======== Document passage

In this issue:

Egypt: Nothing Settled as Million-Person Demonstration Called

LaRouche: Tucson and Cairo—The Obama Syndrome

ElBaradei Offers To Lead Egypt Transition

From Volume 38, Issue 5 of EIR Online, Published Feb. 4, 2011
Southwest Asia News Digest

Egypt: Nothing Settled as Million-Person Demonstration Called

Jan. 31 (EIRNS)—The situation in Egypt remains on edge, with continuing calls for the resignation of President Hosni Mubarak, and a plan launched over the past weekend for a million person demonstration to take place on Feb. 1. Throughout the weekend, demonstrators in Cairo, Alexandria, and other cities continued to violate curfews and peacefully demonstrate.

In Cairo, on the night of Jan. 30, Mohamed ElBaradei emerged from reported house arrest to address a large crowd in Tahrir Square. He called on President Hosni Mubarak to step down, and promised significant changes in the situation over the next several days. He criticized the Obama Administration for its continued backing, albeit lukewarm, for Mubarak.

================

Tasks and exercises |
A) In the news digest, on what date was the million-person demonstration set to take place?
B) Copy out the stretch of the news digest from "From Volume 38, Issue" through "lukewarm, for Mubarak.", swapping "Tahrir Square" for "Liberation Square".

======== Extracted records

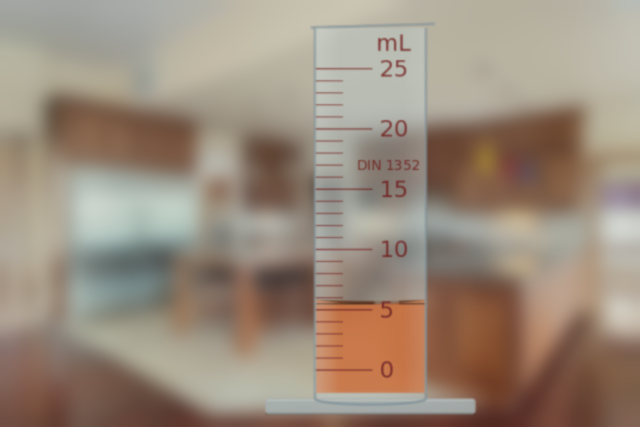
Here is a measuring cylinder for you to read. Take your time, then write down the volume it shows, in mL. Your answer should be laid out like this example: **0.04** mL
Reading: **5.5** mL
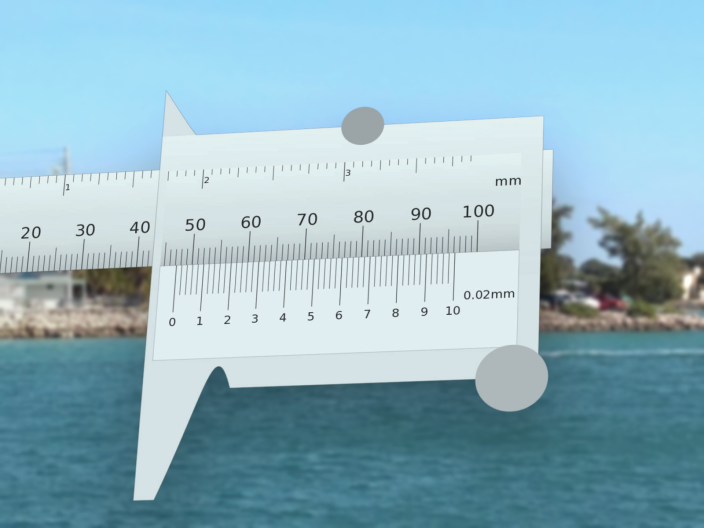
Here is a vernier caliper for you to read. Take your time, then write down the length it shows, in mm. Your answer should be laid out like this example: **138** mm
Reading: **47.2** mm
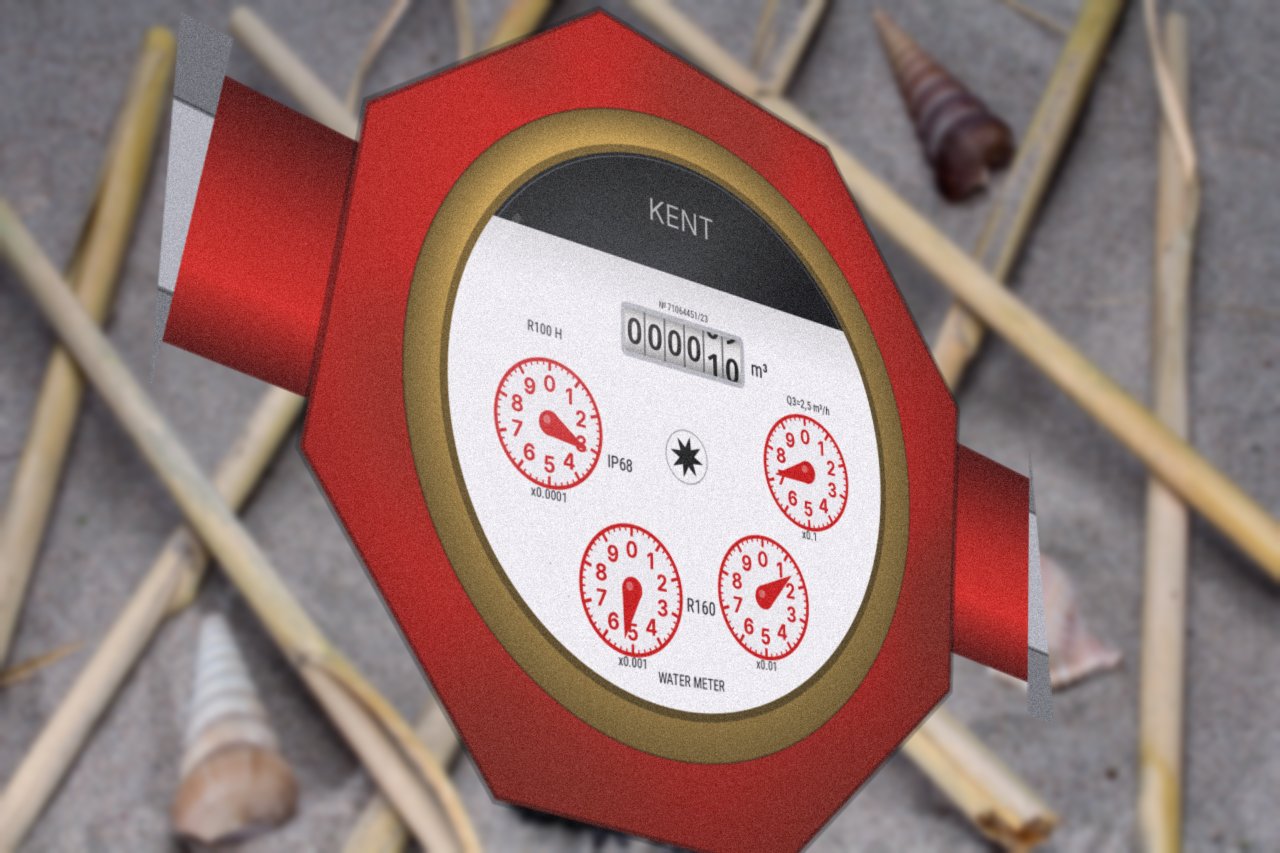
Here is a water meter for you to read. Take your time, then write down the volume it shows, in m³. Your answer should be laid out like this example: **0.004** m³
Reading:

================

Written responses |
A) Feb. 1

B)
From Volume 38, Issue 5 of EIR Online, Published Feb. 4, 2011
Southwest Asia News Digest

Egypt: Nothing Settled as Million-Person Demonstration Called

Jan. 31 (EIRNS)—The situation in Egypt remains on edge, with continuing calls for the resignation of President Hosni Mubarak, and a plan launched over the past weekend for a million person demonstration to take place on Feb. 1. Throughout the weekend, demonstrators in Cairo, Alexandria, and other cities continued to violate curfews and peacefully demonstrate.

In Cairo, on the night of Jan. 30, Mohamed ElBaradei emerged from reported house arrest to address a large crowd in Liberation Square. He called on President Hosni Mubarak to step down, and promised significant changes in the situation over the next several days. He criticized the Obama Administration for its continued backing, albeit lukewarm, for Mubarak.